#### Action item
Whenever a line in the data holds the string "attach", copy that line.

#### Data to process
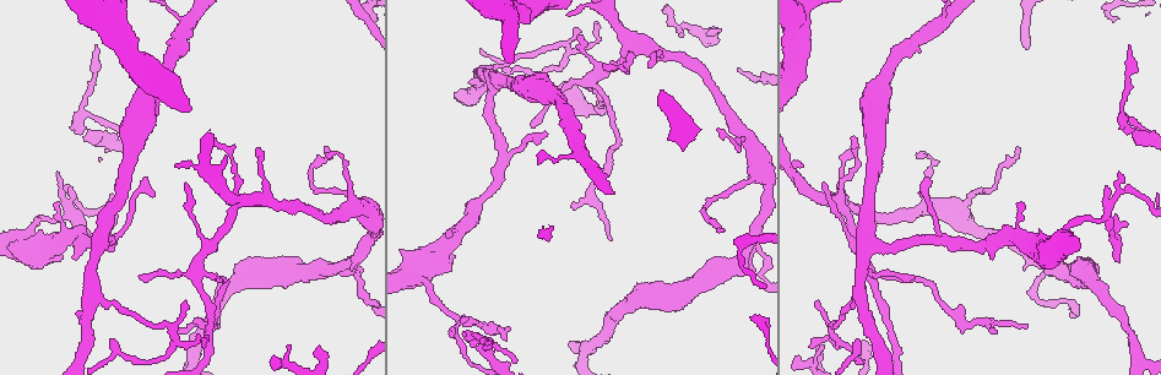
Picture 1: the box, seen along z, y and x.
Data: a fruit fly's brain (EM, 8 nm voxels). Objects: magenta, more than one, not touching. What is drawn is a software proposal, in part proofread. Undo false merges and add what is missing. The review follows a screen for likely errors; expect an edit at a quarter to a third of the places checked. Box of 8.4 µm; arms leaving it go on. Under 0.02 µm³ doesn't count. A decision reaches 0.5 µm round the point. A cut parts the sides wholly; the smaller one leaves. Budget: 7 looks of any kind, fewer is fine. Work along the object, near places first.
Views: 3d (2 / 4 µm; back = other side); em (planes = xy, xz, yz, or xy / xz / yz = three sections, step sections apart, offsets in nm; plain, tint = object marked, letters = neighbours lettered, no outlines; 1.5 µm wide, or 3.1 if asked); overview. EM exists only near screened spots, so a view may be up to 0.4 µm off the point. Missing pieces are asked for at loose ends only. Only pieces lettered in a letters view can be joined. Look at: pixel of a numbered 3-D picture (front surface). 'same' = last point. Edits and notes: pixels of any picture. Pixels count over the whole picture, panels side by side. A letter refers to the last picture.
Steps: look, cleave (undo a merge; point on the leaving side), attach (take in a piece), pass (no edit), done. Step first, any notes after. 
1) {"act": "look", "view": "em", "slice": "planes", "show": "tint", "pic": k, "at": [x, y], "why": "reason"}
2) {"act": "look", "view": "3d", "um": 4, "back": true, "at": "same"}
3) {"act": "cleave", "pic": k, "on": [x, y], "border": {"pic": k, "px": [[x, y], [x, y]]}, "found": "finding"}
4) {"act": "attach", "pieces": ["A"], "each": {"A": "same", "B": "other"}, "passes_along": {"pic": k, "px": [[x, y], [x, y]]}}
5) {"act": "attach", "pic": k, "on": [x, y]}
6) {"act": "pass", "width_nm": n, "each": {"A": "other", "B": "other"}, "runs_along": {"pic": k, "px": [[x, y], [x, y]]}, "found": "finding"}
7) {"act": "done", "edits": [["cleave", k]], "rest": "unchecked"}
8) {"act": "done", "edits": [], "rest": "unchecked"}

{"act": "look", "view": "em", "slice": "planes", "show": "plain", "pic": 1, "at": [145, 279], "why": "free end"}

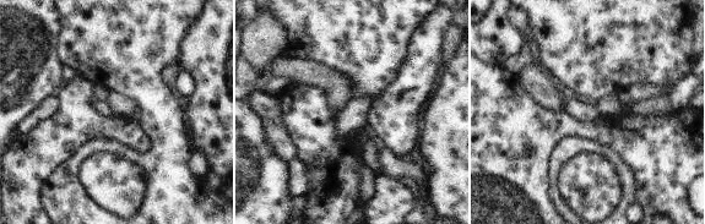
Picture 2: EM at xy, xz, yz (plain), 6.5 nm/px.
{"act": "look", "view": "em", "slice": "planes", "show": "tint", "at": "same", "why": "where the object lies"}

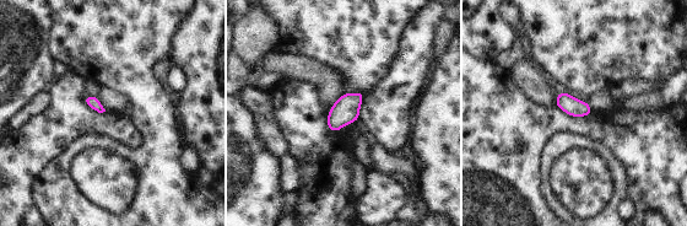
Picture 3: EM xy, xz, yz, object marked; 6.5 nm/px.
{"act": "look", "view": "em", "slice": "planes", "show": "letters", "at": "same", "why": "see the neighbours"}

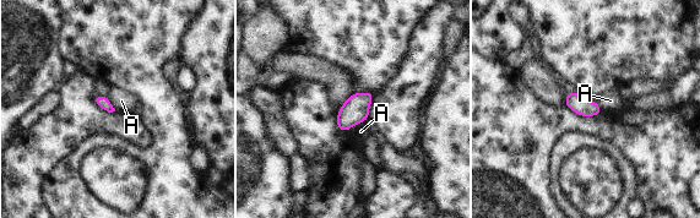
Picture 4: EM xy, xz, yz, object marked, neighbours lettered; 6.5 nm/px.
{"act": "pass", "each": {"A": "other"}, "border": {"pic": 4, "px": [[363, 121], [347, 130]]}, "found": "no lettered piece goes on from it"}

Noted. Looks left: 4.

#### Result of this task
Steps: look, cleave (undo a merge; point on the leaving side), attach (take in a piece), pass (no edit), done. Step first, any notes after. 
4) {"act": "attach", "pieces": ["A"], "each": {"A": "same", "B": "other"}, "passes_along": {"pic": k, "px": [[x, y], [x, y]]}}
5) {"act": "attach", "pic": k, "on": [x, y]}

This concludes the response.